Selain itu, investor juga akan mengawasi rilis data FOMC Minutes pada 21 Agustus serta data sektor perumahan dari Amerika Serikat. Indeks PMI akan dirilis di berbagai negara seperti AS, zona Euro, Inggris, Jepang, Australia, dan India.
Dari dalam negeri, investor menantikan Rapat Dewan Gubernur Bank Indonesia (RDG BI) yang dijadwalkan berlangsung pada 20 Agustus.

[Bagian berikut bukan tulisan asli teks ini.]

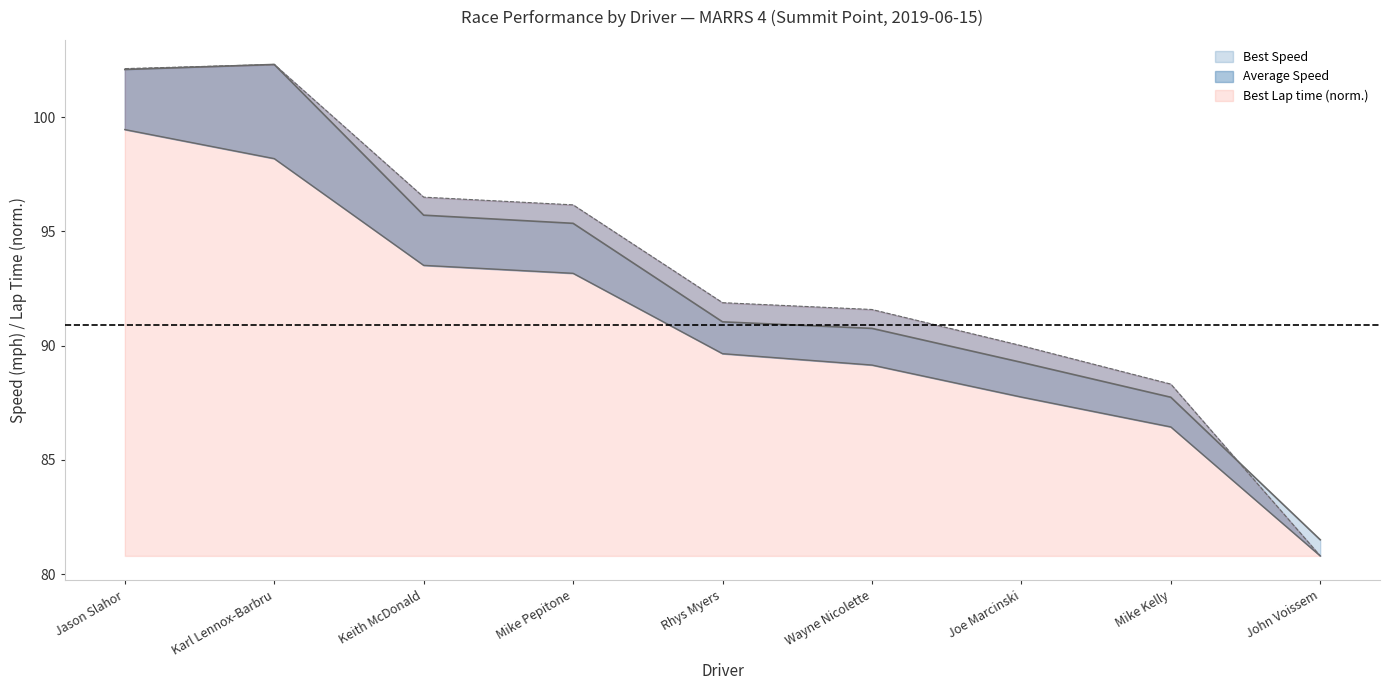

True or false: Best Speed has a value of 102.3 at Karl Lennox-Barbru.

True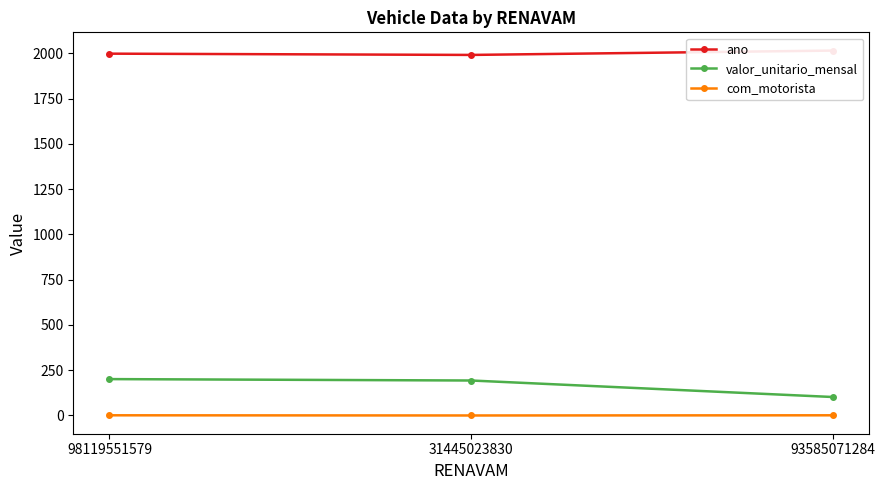

Which series has the largest total across all categories?

ano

Diperkirakan BI Rate akan tetap dipertahankan pada tingkat 5,25 persen.
Phintraco Sekuritas merekomendasikan saham-saham tertentu untuk diperhatikan, yaitu MYOR, MAPA, ASSA, PGAS, dan ELSA. Sementara itu, analis MNC Sekuritas memperkirakan posisi IHSG saat ini berada pada bagian wave [v] dari wave 1 dari wave (3) dalam label hitam. Ini menunjukkan bahwa masih ada ruang bagi IHSG untuk menguat dan menguji level 8.025 hingga 8.102. Namun, investor perlu waspada terhadap potensi koreksi jangka pendek ke rentang 7.815 hingga 7.892.
MNC Sekuritas juga merekomendasikan saham BBNI, CMRY, INKP, dan MAPI untuk diperhatikan selama perdagangan hari Selasa (19/8).
Investor diminta untuk mempertimbangkan semua informasi yang tersedia sebelum membuat keputusan investasi. Keputusan investasi sepenuhnya tergantung pada pertimbangan pribadi dan risiko yang dapat diterima.